Spectroscopic detection and theoretical confirmation of the role of Cr ₂(CO)₅(C₅R₅)₂ and ·Cr(CO)₂(ketene)(C₅R₅) as intermediates in carbonylation of N=N=CHSiMe₃ to O=C=CHSiMe₃ by ·Cr(CO)₃(C₅R₅) (R = H, CH₃)
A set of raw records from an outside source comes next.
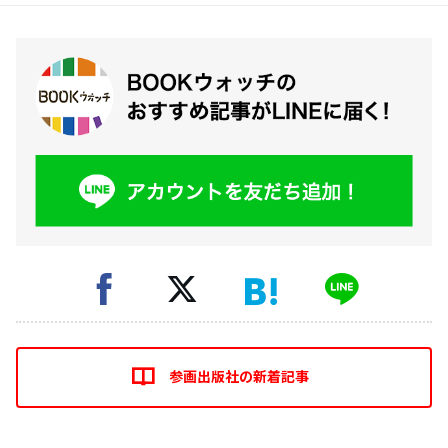
参画出版社の新着記事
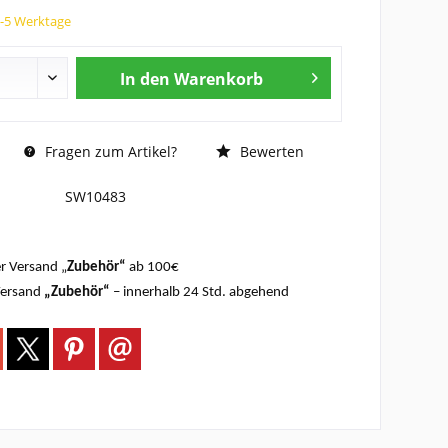
3-5 Werktage
In den
Warenkorb
Fragen zum Artikel?
Bewerten
SW10483
r Versand „
Zubehör“
ab 100€
Versand
„Zubehör“
– innerhalb 24 Std. abgehend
Conversion of N=N=CHSiMe₃ to O=C=CHSiMe₃ by the radical complexes ·Cr(CO)₃C₅R₅ (R = H, CH₃) derived from dissociation of [Cr(CO)₃(C ₅R₅)]₂ have been investigated under CO, Ar, and N₂ atmospheres. Under an Ar or N₂ atmosphere the reaction is stoichiometric and produces the Cr≡Cr triply bonded complex [Cr(CO)₂(C₅R₅)]₂. Under a CO atmosphere regeneration of [Cr(CO)₃(C₅R₅)] ₂ (R = H, CH₃) occurs competitively and conversion of diazo to ketene occurs catalytically as well as stoichiometrically. Two key intermediates in the reaction, ·Cr(CO)₂(ketene)(C ₅R₅) and Cr₂(CO)₅(C ₅R₅)₂ have been detected spectroscopically. The complex ·Cr(¹³CO)₂(O=¹³C=CHSiMe ₃)(C₅Me₅) has been studied by electron spin resonance spectroscopy in toluene solution: g(iso) = 2.007; A(⁵³Cr) = 125 MHz; A(¹³CO) = 22.5 MHz; A(O=¹³C=CHSiMe₃) = 12.0 MHz. The complex Cr₂(CO)₅(C₅H ₅)₂, generated in situ, does not show a signal in its ¹H NMR and reacts relatively slowly with CO. It is proposed to be a ground-state triplet in keeping with predictions based on high level density functional theory (DFT) studies. Computed vibrational frequencies are also in good agreement with experimental data. The rates of CO loss from ³Cr₂(CO)₅-(C₅H₅) ₂ producing ¹[Cr(CO)₂(C₅H ₅)]₂ and CO addition to ³Cr₂(CO) ₅(C₅H₅)₂ producing ¹[Cr(CO)₃(C₅H₅)]₂ have been measured by kinetics and show ΔH^† ≅ 23 kcal mol^-1 for both processes. Enthalpies of reduction by Na/Hg under CO atmosphere of [Cr(CO)ⁿ(C₅H₅)]₂ (n = 2,3) have been measured by solution calorimetry and provide data for estimation of the Cr≡Cr bond strength in [Cr(CO)₂(C₅H ₅)]₂ as 72 kcal mol^-1. The complex [Cr(CO) ₂(C₅H₅)]₂ does not readily undergo ¹³CO exchange at room temperature or 50°C implying that ³Cr₂(CO)₅(C₅H₅) ₂ is not readily accessed from the thermodynamically stable complex [Cr(CO)₂(C₅H₅)]₂. A detailed mechanism for metalloradical based conversion of diazo and CO to ketene and N₂ is proposed on the basis of a combination of experimental and theoretical data.